▶ Exercise description
Look for the word "down" in the entries below, then copy every line that has it.

▶ Input data

- Opening Delimiter -

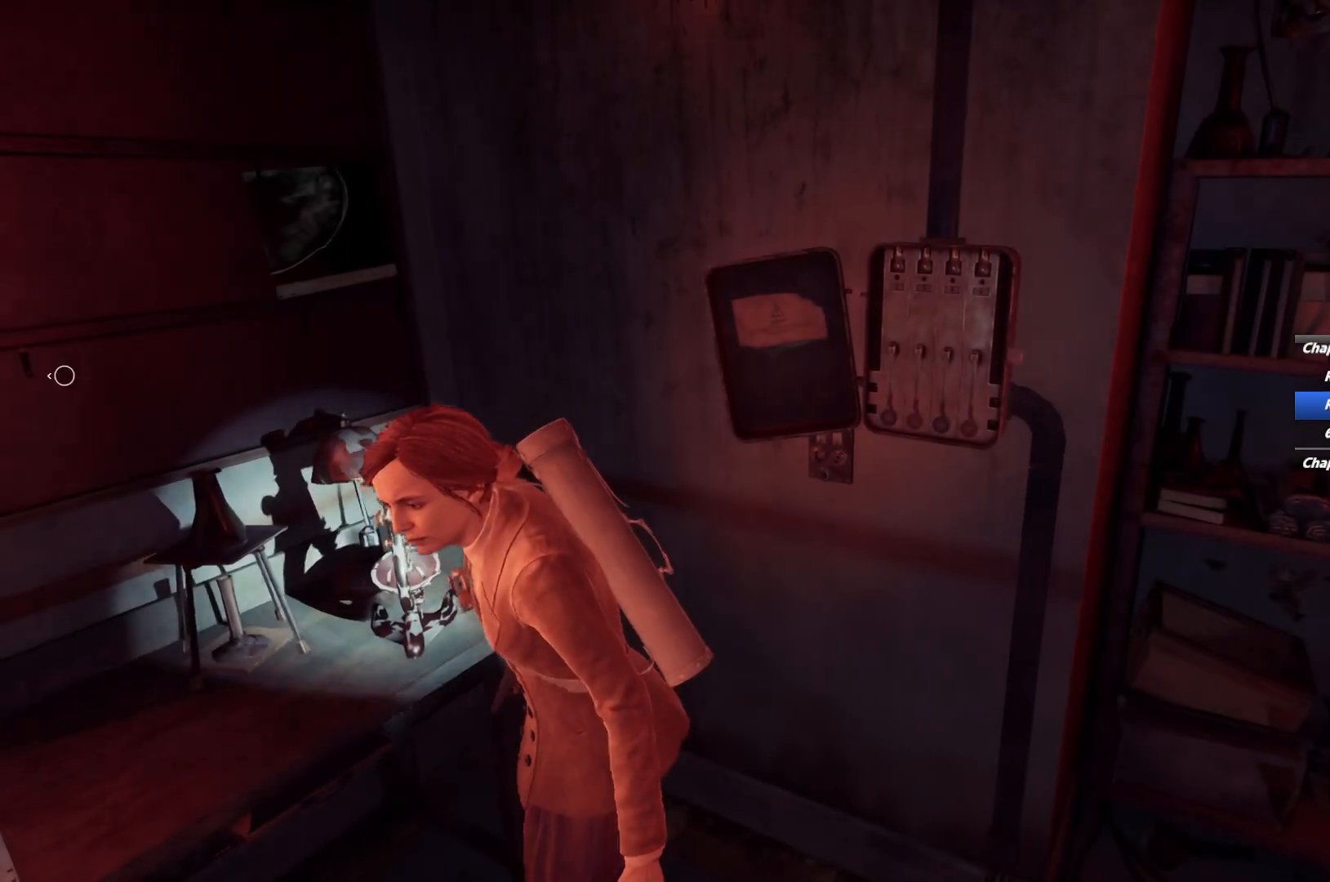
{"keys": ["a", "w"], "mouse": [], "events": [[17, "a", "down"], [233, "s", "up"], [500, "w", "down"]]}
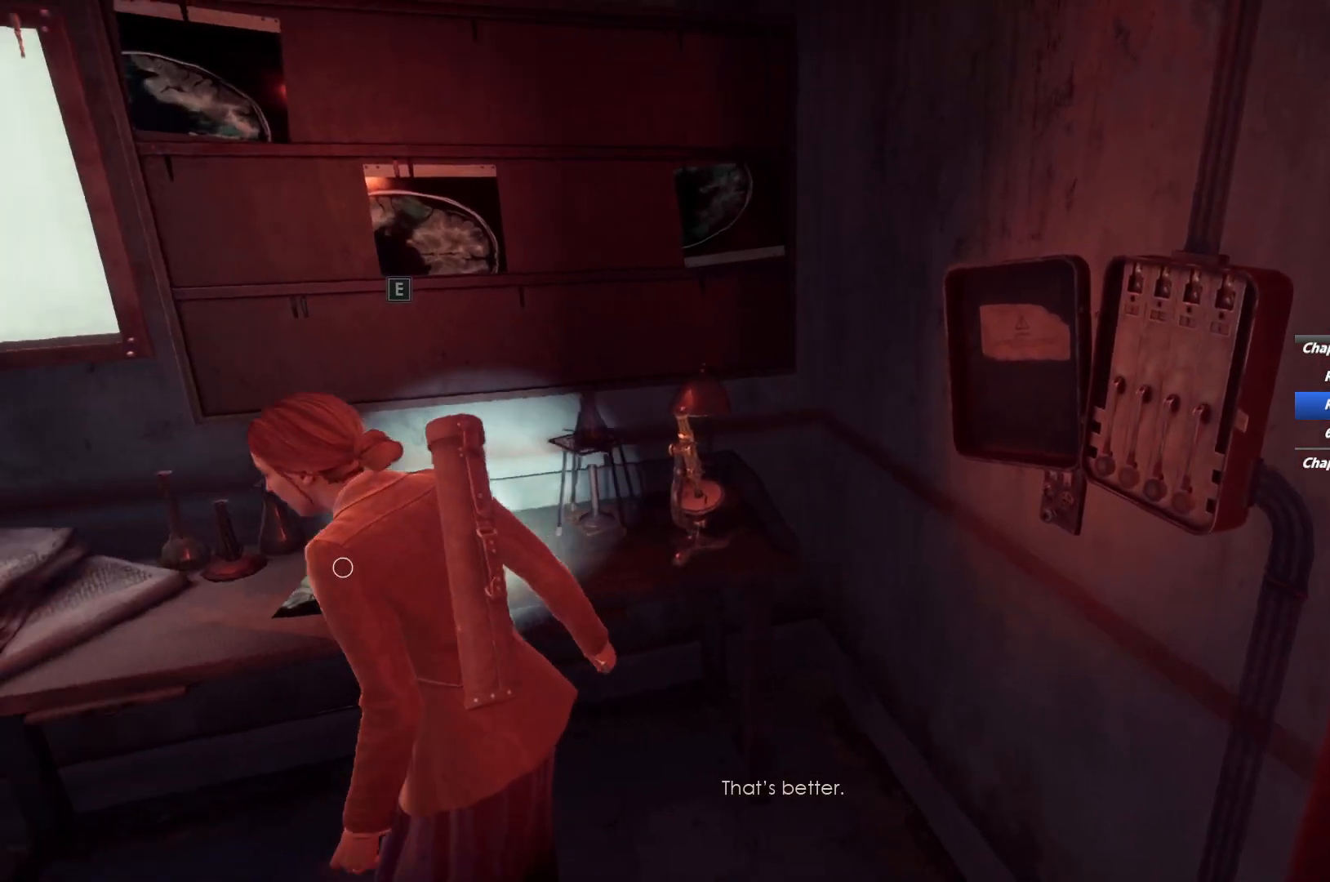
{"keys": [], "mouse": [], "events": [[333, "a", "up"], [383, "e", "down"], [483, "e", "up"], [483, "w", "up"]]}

- Closing Delimiter -
- Opening Delimiter -

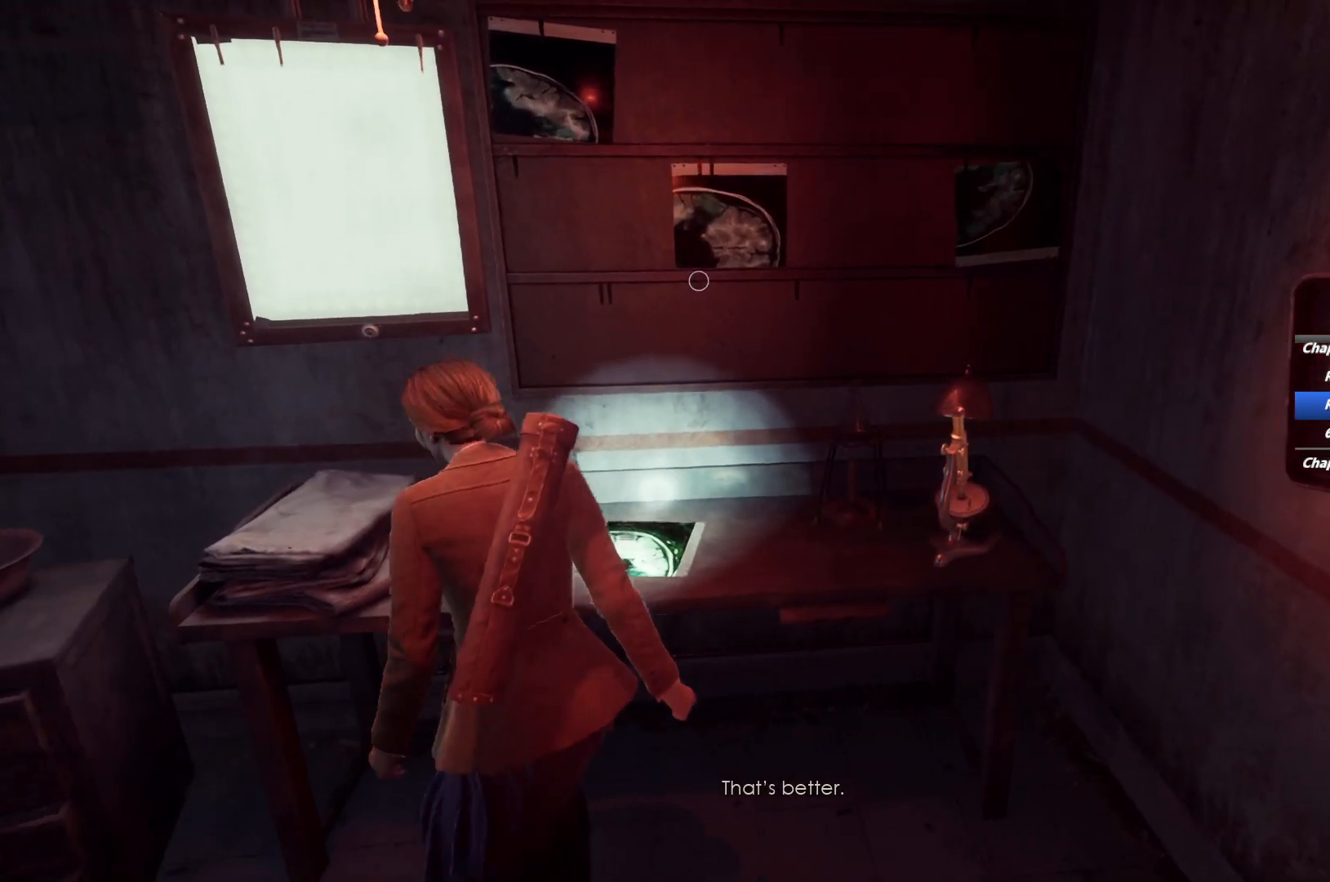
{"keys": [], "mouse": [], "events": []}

- Closing Delimiter -

▶ Task response
{"keys": ["a", "w"], "mouse": [], "events": [[17, "a", "down"], [233, "s", "up"], [500, "w", "down"]]}
{"keys": [], "mouse": [], "events": [[333, "a", "up"], [383, "e", "down"], [483, "e", "up"], [483, "w", "up"]]}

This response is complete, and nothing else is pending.